Прометей, том 10 | страница 18



Об отъезде отсюда Пушкина я вместе с сим извещаю г-на псковского гражданского губернатора.

Генерал-майор граф Гурьев.

Маршрут сей до Киева не касается»[76].

Смысл последней строки, собственноручной приписки Гурьева видели в том, что «Пушкин был знаком с многими поляками из Киевской губернии»[77]. К этому должно прибавить, что Киев был местом средоточия офицеров, помещиков и других деятелей, находящихся под надзором. Так или иначе, Гурьев постарался обрадовать Воронцова своей догадливой распорядительностью.
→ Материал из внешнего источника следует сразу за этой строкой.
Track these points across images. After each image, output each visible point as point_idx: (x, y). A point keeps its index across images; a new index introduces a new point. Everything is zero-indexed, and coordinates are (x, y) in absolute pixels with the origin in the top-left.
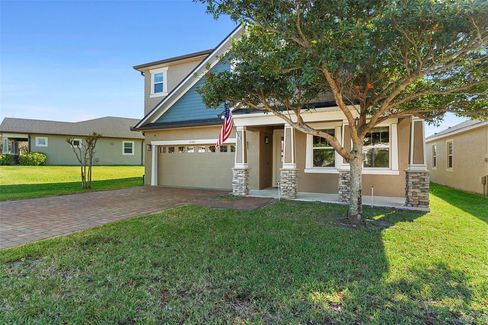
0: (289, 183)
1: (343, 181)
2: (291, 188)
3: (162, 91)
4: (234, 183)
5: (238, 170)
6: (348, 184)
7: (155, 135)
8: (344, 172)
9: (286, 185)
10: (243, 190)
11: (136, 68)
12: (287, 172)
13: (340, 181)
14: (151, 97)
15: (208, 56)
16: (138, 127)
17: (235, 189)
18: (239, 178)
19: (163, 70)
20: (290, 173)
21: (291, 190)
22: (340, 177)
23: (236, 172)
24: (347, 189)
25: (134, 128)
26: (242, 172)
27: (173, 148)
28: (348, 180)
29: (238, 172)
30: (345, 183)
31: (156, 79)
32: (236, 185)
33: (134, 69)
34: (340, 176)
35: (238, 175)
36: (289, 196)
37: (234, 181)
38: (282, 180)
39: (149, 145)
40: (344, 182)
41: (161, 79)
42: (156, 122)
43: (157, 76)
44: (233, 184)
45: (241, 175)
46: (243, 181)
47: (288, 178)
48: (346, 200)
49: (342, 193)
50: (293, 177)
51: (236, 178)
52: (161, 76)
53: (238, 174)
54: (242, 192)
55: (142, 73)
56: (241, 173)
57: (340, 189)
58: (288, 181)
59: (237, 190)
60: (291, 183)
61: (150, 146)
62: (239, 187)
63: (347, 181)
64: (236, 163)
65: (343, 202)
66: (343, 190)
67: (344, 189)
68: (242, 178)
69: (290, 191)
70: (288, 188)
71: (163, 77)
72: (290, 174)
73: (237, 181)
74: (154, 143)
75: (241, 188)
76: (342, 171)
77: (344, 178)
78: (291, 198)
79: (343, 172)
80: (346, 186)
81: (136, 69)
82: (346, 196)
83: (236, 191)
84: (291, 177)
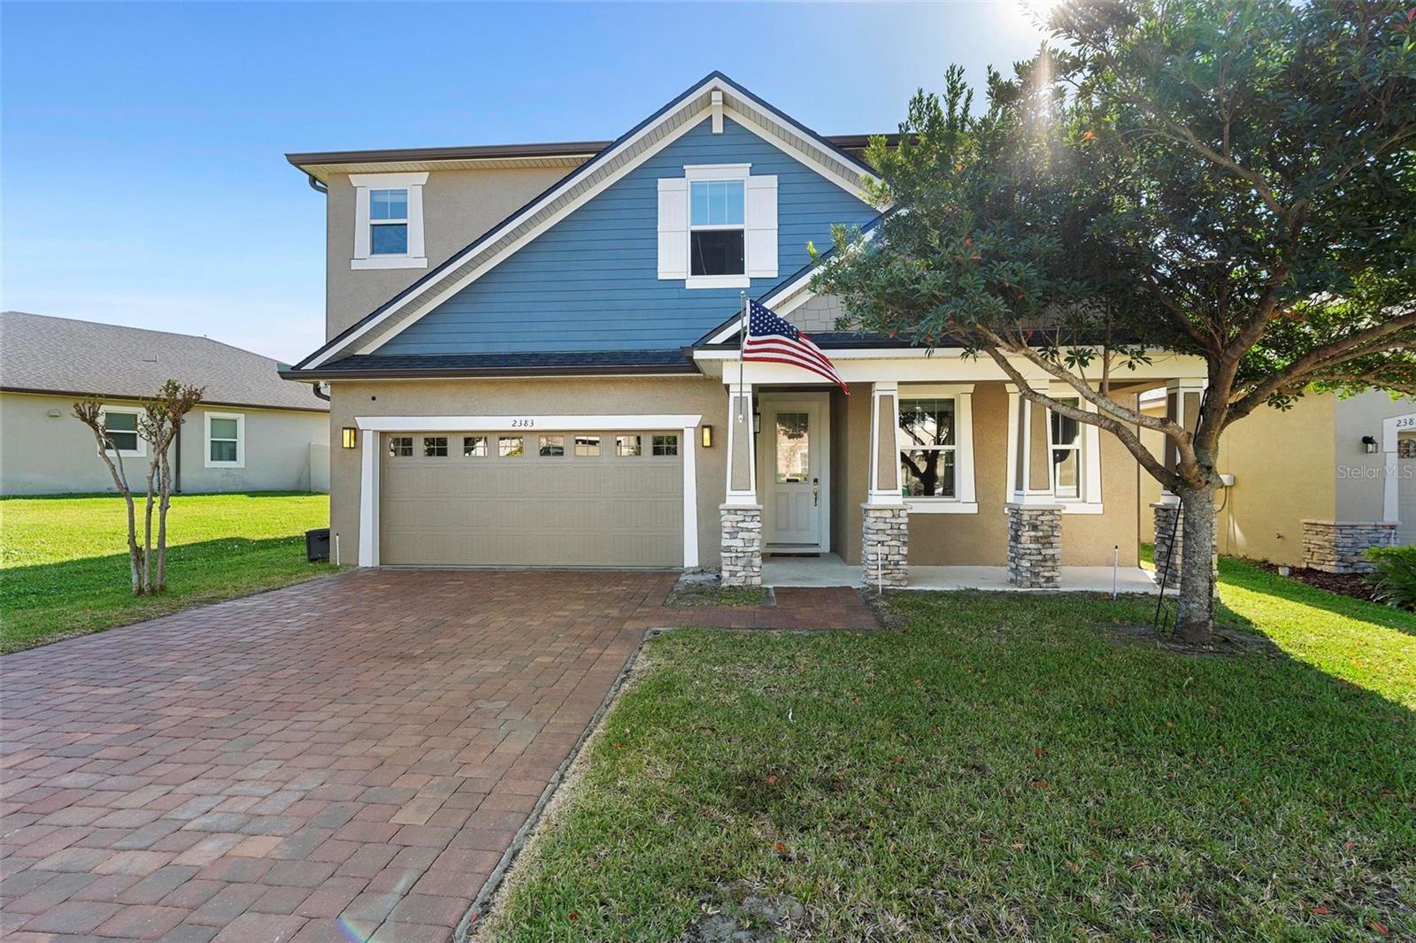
0: (893, 543)
1: (1033, 533)
2: (897, 558)
3: (405, 251)
4: (728, 549)
5: (739, 512)
6: (1043, 541)
7: (374, 395)
8: (1035, 513)
9: (886, 550)
10: (755, 569)
11: (297, 161)
12: (888, 514)
13: (1026, 534)
14: (355, 265)
15: (590, 162)
16: (311, 366)
17: (731, 568)
18: (741, 535)
19: (411, 183)
20: (894, 516)
21: (897, 564)
22: (1024, 525)
23: (732, 517)
24: (1040, 554)
25: (293, 368)
26: (753, 516)
27: (443, 442)
28: (1042, 531)
29: (741, 518)
30: (1036, 540)
31: (377, 208)
32: (734, 555)
33: (291, 162)
34: (1025, 523)
35: (740, 525)
36: (894, 579)
37: (725, 543)
38: (875, 537)
39: (350, 429)
40: (1035, 536)
41: (401, 209)
42: (379, 354)
43: (379, 199)
44: (723, 554)
45: (751, 525)
46: (756, 543)
47: (889, 532)
48: (1038, 583)
49: (1029, 565)
50: (902, 527)
51: (733, 535)
52: (399, 199)
53: (738, 522)
54: (752, 574)
55: (313, 180)
56: (747, 519)
57: (1026, 554)
58: (890, 538)
59: (737, 569)
60: (899, 544)
61: (357, 433)
62: (741, 562)
63: (1041, 534)
64: (729, 491)
65: (1031, 586)
66: (1032, 558)
67: (1034, 555)
68: (753, 535)
69: (895, 565)
70: (890, 558)
71: (406, 204)
72: (893, 521)
73: (738, 543)
74: (371, 425)
75: (750, 564)
76: (1029, 510)
77: (1035, 528)
78: (897, 583)
79: (1030, 513)
80: (1040, 546)
81: (297, 165)
82: (1039, 573)
83: (733, 574)
84: (899, 528)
Подавая в отставку, Пушкин рассчитывал остаться в Одессе и вести там независимый образ жизни. Иначе не объяснить того, почему он был так ошеломлён приказом о немедленном выезде в Псковскую губернию. Вяземская вспоминала, что, «когда была решена его высылка из Одессы, он прибежал впопыхах с дачи Воронцовых, весь растерянный, без шляпы и перчаток, так что за ними посылали человека»[78].

И Пушкин и Вяземская старались себе объяснить, чем была вызвана столь крутая мера в ответ на прошение Пушкина об отставке.

Вначале Вера Фёдоровна осуждала действия Пушкина, которые, по её мнению, привели его к тому, что он решил подать в отставку. «Ничего хорошего не могу сказать тебе о племяннике Василия Львовича, — писала она мужу 13 июня. — Это совершенно сумасшедшая голова, с которою никто не может совладать. Он натворил новых проказ („nouvelles farces“), из-за которых подал в отставку. Вся вина — с его стороны. Мне известно из хорошего источника, что отставки он не получит»[79].

«Новые проказы» — это, быть может, то же, о чём говорил И. И. Пущин со слов Пушкина, «некоторые смелые его бумаги по службе»[80], «полемическая переписка» с Воронцовым, пересказанная Вигелем. Но скорее под «новыми проказами» следует понимать эпиграмму на Воронцова «Полу-милорд, полу-купец…»; вот как пишет далее Вяземская: «Я делаю всё, что могу, чтобы успокоить его, браню его от твоего имени, уверяя его, что, разумеется, ты первый признал бы его виноватым, так как только ветреник мог так набедокурить. Он захотел выставить в смешном виде важную для него особу и сделал это; это стало известно, и, как и следовало ожидать, на него не могли больше смотреть благосклонно».

Однако, пообщавшись с Пушкиным, Вяземская поражается его умом и огорчается горячностью и противоречивостью в его мыслях и настроениях: «Какая голова и какой сумбур в этой бедной голове!» — пишет она мужу через десять дней[81].

Возможность грозящей Пушкину высылки проскальзывает впервые в письме Веры Фёдоровны к мужу от 18 июля: «Хороша я буду, если Пушкин покинет Одессу: у меня здесь, кроме него, нет никого ни для общества, ни для того, чтобы утешать меня, ни для разговоров, прогулок, спектаклей и пр.»